**Problem details**
Report each line of the data that contains the string "DSLR".

============================================================

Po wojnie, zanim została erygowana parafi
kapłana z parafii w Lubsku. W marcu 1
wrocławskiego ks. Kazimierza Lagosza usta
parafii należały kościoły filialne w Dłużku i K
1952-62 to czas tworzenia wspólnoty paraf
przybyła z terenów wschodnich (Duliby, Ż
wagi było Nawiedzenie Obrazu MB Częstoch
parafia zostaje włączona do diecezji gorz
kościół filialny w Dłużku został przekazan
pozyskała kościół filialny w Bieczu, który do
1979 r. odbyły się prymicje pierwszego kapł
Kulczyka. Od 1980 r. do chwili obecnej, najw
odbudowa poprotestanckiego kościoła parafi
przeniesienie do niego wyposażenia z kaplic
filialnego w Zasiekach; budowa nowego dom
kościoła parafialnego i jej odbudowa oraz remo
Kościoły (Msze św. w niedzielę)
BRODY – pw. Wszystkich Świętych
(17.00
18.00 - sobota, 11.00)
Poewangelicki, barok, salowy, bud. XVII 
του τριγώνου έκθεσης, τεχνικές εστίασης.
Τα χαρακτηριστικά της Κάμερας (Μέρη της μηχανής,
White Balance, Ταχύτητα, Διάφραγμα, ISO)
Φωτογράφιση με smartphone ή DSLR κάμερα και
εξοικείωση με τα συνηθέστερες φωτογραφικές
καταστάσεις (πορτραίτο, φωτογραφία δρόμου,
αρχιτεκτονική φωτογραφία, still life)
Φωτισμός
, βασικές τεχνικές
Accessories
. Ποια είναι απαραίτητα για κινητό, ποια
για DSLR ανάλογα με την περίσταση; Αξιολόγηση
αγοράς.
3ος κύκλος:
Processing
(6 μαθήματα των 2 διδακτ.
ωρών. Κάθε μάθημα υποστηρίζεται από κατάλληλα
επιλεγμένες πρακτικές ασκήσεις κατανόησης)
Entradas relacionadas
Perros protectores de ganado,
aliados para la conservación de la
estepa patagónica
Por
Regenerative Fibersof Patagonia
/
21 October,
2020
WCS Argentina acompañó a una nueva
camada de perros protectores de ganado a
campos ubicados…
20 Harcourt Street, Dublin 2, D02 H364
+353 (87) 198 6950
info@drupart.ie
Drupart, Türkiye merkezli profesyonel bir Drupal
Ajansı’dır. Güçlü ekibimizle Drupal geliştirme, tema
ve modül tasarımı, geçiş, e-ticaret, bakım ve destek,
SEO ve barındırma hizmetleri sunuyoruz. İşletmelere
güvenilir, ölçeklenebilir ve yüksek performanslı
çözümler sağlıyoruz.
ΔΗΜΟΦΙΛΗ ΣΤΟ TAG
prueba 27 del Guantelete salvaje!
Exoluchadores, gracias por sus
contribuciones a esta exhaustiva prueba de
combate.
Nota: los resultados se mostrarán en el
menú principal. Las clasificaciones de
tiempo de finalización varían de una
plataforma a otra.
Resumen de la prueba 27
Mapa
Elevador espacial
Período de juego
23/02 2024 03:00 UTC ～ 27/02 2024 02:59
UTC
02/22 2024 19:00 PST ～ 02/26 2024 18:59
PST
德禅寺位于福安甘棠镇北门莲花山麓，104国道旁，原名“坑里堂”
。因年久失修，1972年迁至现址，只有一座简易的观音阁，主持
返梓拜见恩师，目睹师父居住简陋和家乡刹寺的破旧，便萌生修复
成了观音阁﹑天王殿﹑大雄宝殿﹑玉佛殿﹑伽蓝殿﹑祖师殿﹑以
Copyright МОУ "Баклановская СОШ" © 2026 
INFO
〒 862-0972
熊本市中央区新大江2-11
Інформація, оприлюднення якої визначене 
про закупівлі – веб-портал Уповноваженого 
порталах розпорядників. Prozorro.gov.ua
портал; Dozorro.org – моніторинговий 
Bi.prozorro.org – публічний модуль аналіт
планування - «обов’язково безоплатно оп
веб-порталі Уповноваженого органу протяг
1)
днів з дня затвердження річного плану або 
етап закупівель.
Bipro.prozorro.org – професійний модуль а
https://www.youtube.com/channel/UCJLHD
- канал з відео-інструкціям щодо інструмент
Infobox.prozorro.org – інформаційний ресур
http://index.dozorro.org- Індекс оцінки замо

============================================================

**Answer to this task**
Φωτογράφιση με smartphone ή DSLR κάμερα και
για DSLR ανάλογα με την περίσταση; Αξιολόγηση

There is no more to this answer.